Die Grundeingangsvoraussetzung für die Kostentragung durch den Bund liegt daher entgegen der Ansicht des Erstgerichts vor, sodass vom Beschwerdegericht bei seiner Entscheidung in der Sache (§ 89 Abs 2b zweiter Satz StPO) nur mehr zu prüfen ist, ob sonst ein im Gesetz ausdrücklich bezeichneter Grund einer Kostentragung entgegensteht.
Mag.
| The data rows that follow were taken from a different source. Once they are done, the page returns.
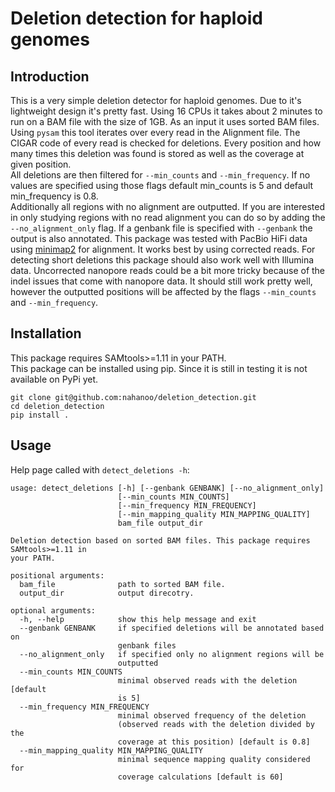 # Deletion detection for haploid genomes

## Introduction

This is a very simple deletion detector for haploid genomes. Due to it's lightweight design it's pretty fast. Using 16 CPUs it takes about 2 minutes to run on a BAM file with the size of 1GB. 
As an input it uses sorted BAM files. Using `pysam` this tool iterates over every read in the Alignment file. The CIGAR code of every read is checked for deletions. Every position and how many times this deletion was found is stored as well as the coverage at given position.  
All deletions are then filtered for `--min_counts` and `--min_frequency`. If no values are specified using those flags default min_counts is 5 and default min_frequency is 0.8.  
Additionally all regions with no alignment are outputted. If you are interested in only studying regions with no read alignment you can do so by adding the `--no_alignment_only` flag.
If a genbank file is specified with `--genbank` the output is also annotated.
This package was tested with PacBio HiFi data using [minimap2](https://github.com/lh3/minimap2) for alignment. It works best by using corrected reads. For detecting short deletions this package should also work well with Illumina data. Uncorrected nanopore reads could be a bit more tricky because of the indel issues that come with nanopore data. It should still work pretty well, however the outputted positions will be affected by the flags `--min_counts` and `--min_frequency`.

## Installation

This package requires SAMtools>=1.11 in your PATH.  
This package can be installed using pip. Since it is still in testing it is not available on PyPi yet.
```
git clone git@github.com:nahanoo/deletion_detection.git
cd deletion_detection
pip install .
```

## Usage

Help page called with `detect_deletions -h`:
```
usage: detect_deletions [-h] [--genbank GENBANK] [--no_alignment_only]
                        [--min_counts MIN_COUNTS]
                        [--min_frequency MIN_FREQUENCY]
                        [--min_mapping_quality MIN_MAPPING_QUALITY]
                        bam_file output_dir

Deletion detection based on sorted BAM files. This package requires SAMtools>=1.11 in
your PATH.

positional arguments:
  bam_file              path to sorted BAM file.
  output_dir            output direcotry.

optional arguments:
  -h, --help            show this help message and exit
  --genbank GENBANK     if specified deletions will be annotated based on
                        genbank files
  --no_alignment_only   if specified only no alignment regions will be
                        outputted
  --min_counts MIN_COUNTS
                        minimal observed reads with the deletion [default
                        is 5]
  --min_frequency MIN_FREQUENCY
                        minimal observed frequency of the deletion
                        (observed reads with the deletion divided by the
                        coverage at this position) [default is 0.8]
  --min_mapping_quality MIN_MAPPING_QUALITY
                        minimal sequence mapping quality considered for
                        coverage calculations [default is 60]
```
B* unterzieht sich seit 25. Juni 2024 (vgl die letzte Aufenthaltsbestätigung vom 7. August 2024 ON 120) der aufgetragenen gesundheitsbezogenen Maßnahme beim Verein C*, bei dem es sich um eine anerkannte Einrichtung im Sinne des § 15 SMG handelt (Kundmachung der Bundesministerin für Gesundheit, Familie und Jugend über Einrichtungen und Vereinigungen mit Betreuungsangebot für Personen im Hinblick auf Suchtgiftmissbrauch, BGBl II 2008/132; Z 1). Nach den unbedenklichen Urkunden (ON 114.3 und 114.4) hat er keinen Anspruch auf entsprechende Leistungen aufgrund von (Sozialhilfe-)Gesetzen der Länder oder einer gesetzlichen Sozialversicherung (Z 2) und verfügt er aktuell weder über ein Erwerbseinkommen, noch über Ersparnisse mit Hilfe derer er die Kosten der Behandlung bestreiten könnte (ON 43.1, 4). Die Verpflichtung zur Zahlung der Kosten der aufgetragenen stationären Therapie würde daher sein Fortkommen erschweren (Z 3).
Die gesetzlichen Voraussetzungen für die Kostenübernahme liegen damit vor, weswegen die Kostentragungspflicht des Bundes für die Dauer von maximal sechs Monaten (dies ergibt sich aus dem Zusammenhalt von § 41 mit § 35 Abs 6 bzw § 39 Abs 1 Z 1 SMG [vgl Matzka/Zeder/Rüdisser, SMG 3 § 41 SMG Rz 7/1 mit Verweis auf § 35 Rz 45/1 und § 39 Rz 19/1 sowie ErläutRV 981 BlgNR 24. GP 90]) dem Grunde nach auszusprechen war. Über den Kostenersatz der Höhe nach wird das Erstgericht aufgrund noch vorzulegender Honorarnoten durch den Verein C*, mit dem das Bundesministerium für Justiz die Entlohnung nach Pauschalsätzen vereinbart hat (vgl hierzu den Erlass des Bundesministeriums für Justiz vom 28. Februar 2023 über die Anpassung der mit den Drogentherapieeinrichtungen D* GmbH, E* GmbH, Verein C* , Verein F*, Verein G* GmbH nach § 41 Abs 3 SMG vereinbarten Pauschalsätze an den Verbraucherpreisindex), zu entscheiden haben.